Machine Learning Engineer (f/m/d)

adjoe
BI & Data Science
Full-time

Apply for this job

adjoe is a leading mobile ad platform developing cutting-edge advertising and monetization solutions that take its app partners’ business to the next level. Part of the applike group ecosystem, adjoe is home to an advanced tech stack, powerful financial backing from Bertelsmann, and a highly motivated workforce to be reckoned with.

Meet Your Team: WAVE Data Science

Did you know that in-app ads are sold in a real-time auction before they get rendered in thousands of mobile apps? Dozens of ad networks compete for every single view, choosing their best ad and deciding what price to bid in just a couple hundred milliseconds. We at adjoe have developed our own ad network that takes part in this competition, fighting against giants like Google, Meta and TikTok to present its own ads. To stand a chance in this fierce competition, the WAVE Data Science team builds creative algorithms using technologies ranging from simple linear regression to advanced deep learning models. Everything we do is based on solid research about user behavior as well as publisher and advertiser analysis to build competitive bidding algorithms that balance the advertisers’ goals, the publishers’ expectations and of course the user experience.

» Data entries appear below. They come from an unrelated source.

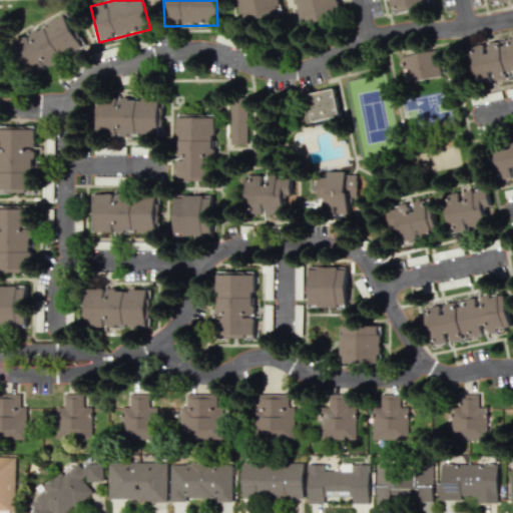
[(237,0),(239,19),(279,16),(278,0),(237,0)]
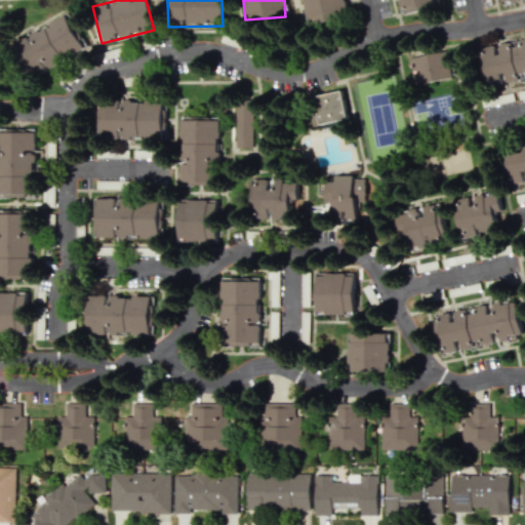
[(303,0),(306,23),(347,18),(344,0),(303,0)]
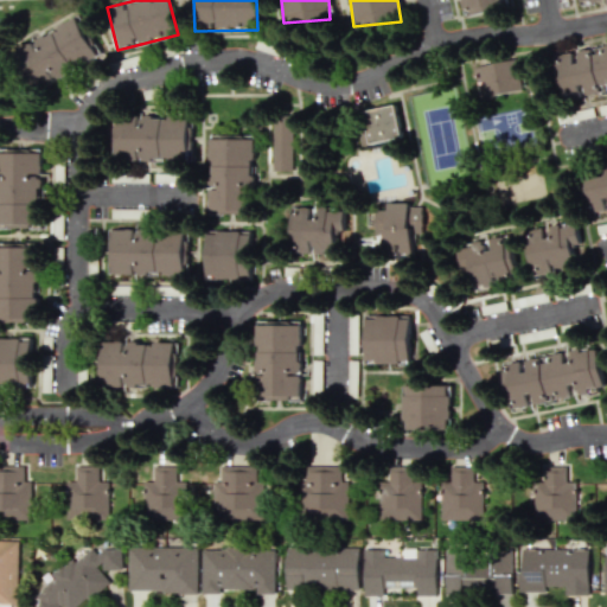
[(508,6),(506,0),(460,0),(464,14),(508,6)]
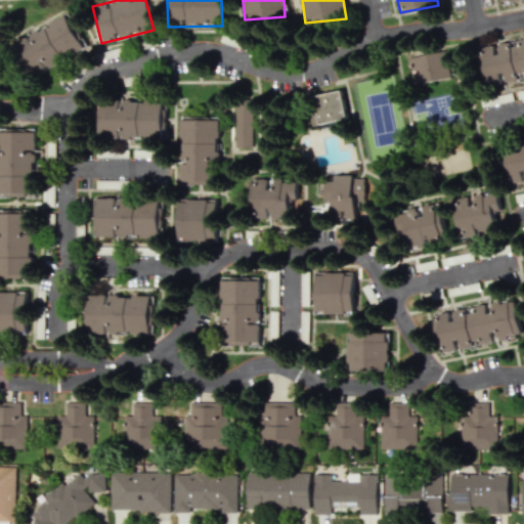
[(11,44),(29,79),(86,50),(69,14),(11,44)]
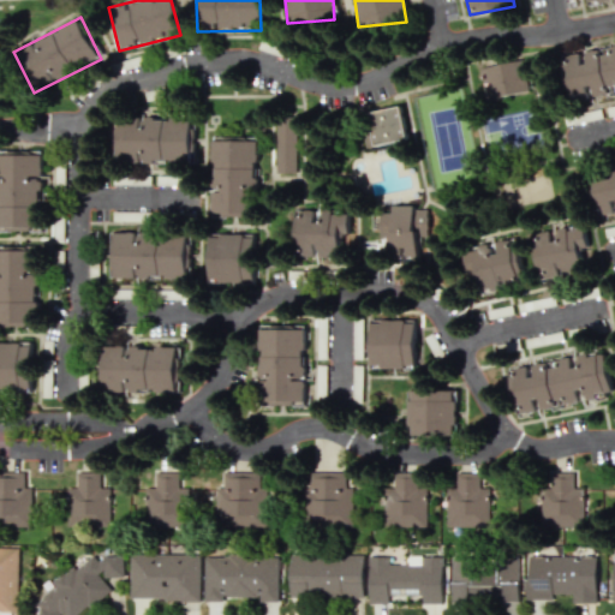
[(257,49),(281,55),(284,48),(260,42),(257,49)]
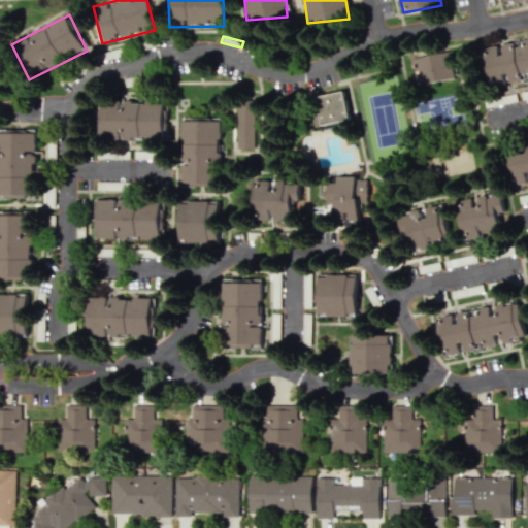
[(527,38),(486,46),(493,86),(527,78),(527,38)]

To make our inventions come to life we use state-of-the art technology and work closely with the product and business teams to shape the future of adjoe’s core business and technologies.

What You Will Do

Dive into state-of-the-art algorithms and deep learning models to create recommendation systems, predict user behavior, and optimise user retention.

Conduct bidding algorithm experiments end-to-end: from idea generation and research to deployment to production, monitoring and decision making based on the results.

Dive deep into the technical implementation of our algorithms and optimise them for use in production.

Build systems to monitor technical and business KPIs in real-time.

Act as an advocate for data-related topics in the company and become the go to person in your area of expertise.

Who You Are

You have 2+ years of professional experience in the Data Science field building recommendation systems or similar (for example in adtech, retail, search, ranking).

You have shown a great level of understanding of deep neural networks (libraries such as TensorFlow and PyTorch) and have experience developing deep neural networks for recommendation systems.

You have already deployed machine learning models to production yourself and you know how to monitor them.

You have a strong knowledge of Python, R, Scala, Julia or similar typical programming languages for Data Science and have experience writing production-ready code in it

You have experience drilling into large amounts of data coming from various sources – including AWS Athena, Kafka, Spark, Flink, S3, MySQL.

You are able to dive deep into mathematical foundations and explain complex topics in a simple way.

You are a strong team player and enjoy helping others.

Generating new ideas and solutions to problems, even unconventional ones, is something that brings you joy and that’s easy for you.

Plus: Experiences in deep cross networks and multi-task deep learning.

Plus: You have hands-on experience working with common Data Science / Machine Learning tools in production, for example TensorFlow, TensorFlow Serving, Airflow, Flink, Kafka, Terraform or other tools from our Tech Stack.

Heard of Our Perks?

Work-Life Package: 2 remote days per week, 30 vacation days, 3 weeks per year of remote work, flexible working hours, dog-friendly kick-ass office in the center of the city.

Relocation Package: Visa & legal support, relocation bonus, reimbursement of German Classes costs and more.

Happy Belly Package: Monthly company lunch, tons of free snacks and drinks, free breakfast & fresh delicious pastries every Monday

Physical & Mental Health Package: In-house gym with personal trainer, various classes like Yoga with expert teachers.

Activity Package: Regular team and company events, hackathons.

Education Package: Opportunities to boost your professional development with courses and trainings directly connected to your career goals

Wealth building: virtual stock options for all our regular employees.